> _Exercise requirements_:
Please output every record below exactly as written, leaving out any pictures.

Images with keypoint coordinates
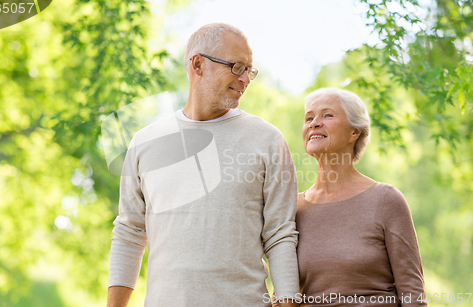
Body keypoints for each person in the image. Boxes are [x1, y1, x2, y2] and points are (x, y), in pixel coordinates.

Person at [107, 23, 300, 307]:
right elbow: (129, 233)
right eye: (237, 67)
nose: (246, 79)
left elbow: (280, 235)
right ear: (198, 64)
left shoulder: (267, 140)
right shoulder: (145, 142)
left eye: (250, 70)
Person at [287, 88, 427, 306]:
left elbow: (413, 293)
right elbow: (282, 292)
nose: (314, 123)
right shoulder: (292, 208)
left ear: (355, 132)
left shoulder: (386, 200)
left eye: (327, 115)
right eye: (309, 118)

> _Output for this exercise_:
Body keypoints for each person in the image. Boxes are [x1, y1, x2, y2] and points are (x, y), in pixel coordinates.

Person at [107, 23, 300, 307]:
right elbow: (129, 233)
right eye: (237, 67)
nose: (246, 79)
left elbow: (280, 235)
right ear: (198, 64)
left shoulder: (267, 140)
right shoulder: (145, 142)
left eye: (250, 70)
Person at [287, 88, 427, 306]:
left elbow: (413, 293)
right elbow: (282, 292)
nose: (314, 123)
right shoulder: (292, 208)
left ear: (355, 132)
left shoulder: (386, 200)
left eye: (327, 115)
right eye: (309, 118)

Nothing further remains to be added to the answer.